The indictment against Trump draws on the law’s broad provisions, framing it as a “conspiracy against the right to vote and to have one’s vote counted.” The document accuses Trump and co-conspirators of organising fraudulent slates of electors in seven states, all of which he lost, to submit their votes to be counted and certified as official.

Conspiracy to obstruct an official proceeding / Obstruction of and attempt to obstruct an official proceeding

The two final charges against Trump are interlinked, and may be familiar to those who have closely followed the fallout from the US Capitol attack. Hundreds of rioters who took part in that assault on the seat of American democracy have been charged under the statute under section 1512 of title 18 of the US code.

Any conviction under the statute is punishable by up to 20 years in prison. The law dates back to 2002, and was drafted by the US Congress in the aftermath of the Enron scandal so as to address the conduct of its external auditor, Arthur Andersen.

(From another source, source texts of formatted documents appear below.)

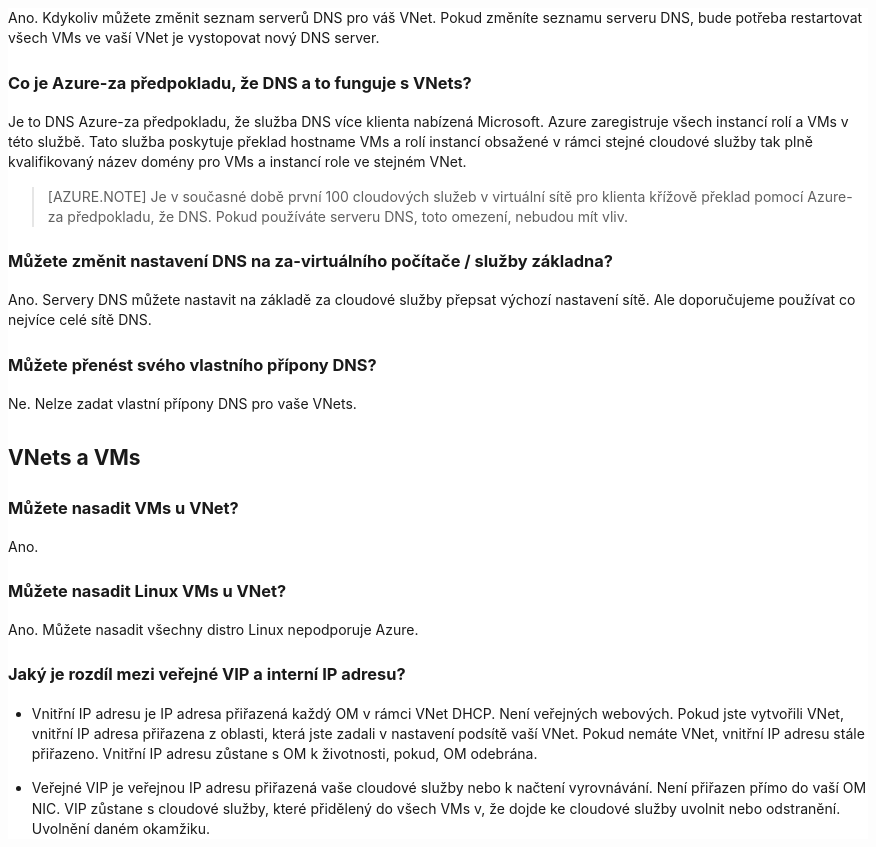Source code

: Ano. Kdykoliv můžete změnit seznam serverů DNS pro váš VNet. Pokud změníte seznamu serveru DNS, bude potřeba restartovat všech VMs ve vaší VNet je vystopovat nový DNS server.


### <a name="what-is-azure-provided-dns-and-does-it-work-with-vnets"></a>Co je Azure-za předpokladu, že DNS a to funguje s VNets?

Je to DNS Azure-za předpokladu, že služba DNS více klienta nabízená Microsoft. Azure zaregistruje všech instancí rolí a VMs v této službě. Tato služba poskytuje překlad hostname VMs a rolí instancí obsažené v rámci stejné cloudové služby tak plně kvalifikovaný název domény pro VMs a instancí role ve stejném VNet.

> [AZURE.NOTE] Je v současné době první 100 cloudových služeb v virtuální sítě pro klienta křížově překlad pomocí Azure-za předpokladu, že DNS. Pokud používáte serveru DNS, toto omezení, nebudou mít vliv.

### <a name="can-i-override-my-dns-settings-on-a-per-vm--service-basis"></a>Můžete změnit nastavení DNS na za-virtuálního počítače / služby základna?

Ano. Servery DNS můžete nastavit na základě za cloudové služby přepsat výchozí nastavení sítě. Ale doporučujeme používat co nejvíce celé sítě DNS.

### <a name="can-i-bring-my-own-dns-suffix"></a>Můžete přenést svého vlastního přípony DNS?

Ne. Nelze zadat vlastní přípony DNS pro vaše VNets.

## <a name="vnets-and-vms"></a>VNets a VMs

### <a name="can-i-deploy-vms-to-a-vnet"></a>Můžete nasadit VMs u VNet?

Ano.

### <a name="can-i-deploy-linux-vms-to-a-vnet"></a>Můžete nasadit Linux VMs u VNet?

Ano. Můžete nasadit všechny distro Linux nepodporuje Azure.

### <a name="what-is-the-difference-between-a-public-vip-and-an-internal-ip-address"></a>Jaký je rozdíl mezi veřejné VIP a interní IP adresu?

- Vnitřní IP adresu je IP adresa přiřazená každý OM v rámci VNet DHCP. Není veřejných webových. Pokud jste vytvořili VNet, vnitřní IP adresa přiřazena z oblasti, která jste zadali v nastavení podsítě vaší VNet. Pokud nemáte VNet, vnitřní IP adresu stále přiřazeno. Vnitřní IP adresu zůstane s OM k životnosti, pokud, OM odebrána.

- Veřejné VIP je veřejnou IP adresu přiřazená vaše cloudové služby nebo k načtení vyrovnávání. Není přiřazen přímo do vaší OM NIC. VIP zůstane s cloudové služby, které přidělený do všech VMs v, že dojde ke cloudové služby uvolnit nebo odstranění. Uvolnění daném okamžiku.
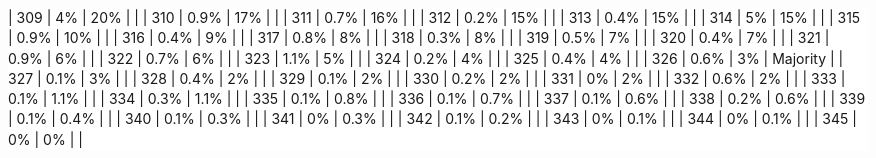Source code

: | 309 | 4% | 20% |  |
| 310 | 0.9% | 17% |  |
| 311 | 0.7% | 16% |  |
| 312 | 0.2% | 15% |  |
| 313 | 0.4% | 15% |  |
| 314 | 5% | 15% |  |
| 315 | 0.9% | 10% |  |
| 316 | 0.4% | 9% |  |
| 317 | 0.8% | 8% |  |
| 318 | 0.3% | 8% |  |
| 319 | 0.5% | 7% |  |
| 320 | 0.4% | 7% |  |
| 321 | 0.9% | 6% |  |
| 322 | 0.7% | 6% |  |
| 323 | 1.1% | 5% |  |
| 324 | 0.2% | 4% |  |
| 325 | 0.4% | 4% |  |
| 326 | 0.6% | 3% | Majority |
| 327 | 0.1% | 3% |  |
| 328 | 0.4% | 2% |  |
| 329 | 0.1% | 2% |  |
| 330 | 0.2% | 2% |  |
| 331 | 0% | 2% |  |
| 332 | 0.6% | 2% |  |
| 333 | 0.1% | 1.1% |  |
| 334 | 0.3% | 1.1% |  |
| 335 | 0.1% | 0.8% |  |
| 336 | 0.1% | 0.7% |  |
| 337 | 0.1% | 0.6% |  |
| 338 | 0.2% | 0.6% |  |
| 339 | 0.1% | 0.4% |  |
| 340 | 0.1% | 0.3% |  |
| 341 | 0% | 0.3% |  |
| 342 | 0.1% | 0.2% |  |
| 343 | 0% | 0.1% |  |
| 344 | 0% | 0.1% |  |
| 345 | 0% | 0% |  |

While the majority of the legislation is concerned with evidence tampering, it also covers any efforts to “otherwise” corruptly obstruct an “official proceeding.”

The US Justice Department clearly believes the statute should apply in Trump’s case, with the proceeding in question the congressional confirmation hearing which was violently disrupted on 6 January 2021. Significantly, in April this year, a US federal appeal court upheld the viability of applying the charge in relation to the Capitol attack, but Trump’s defence team may fight the decision to include it in the indictment against their client, given he did not personally participate in the riots.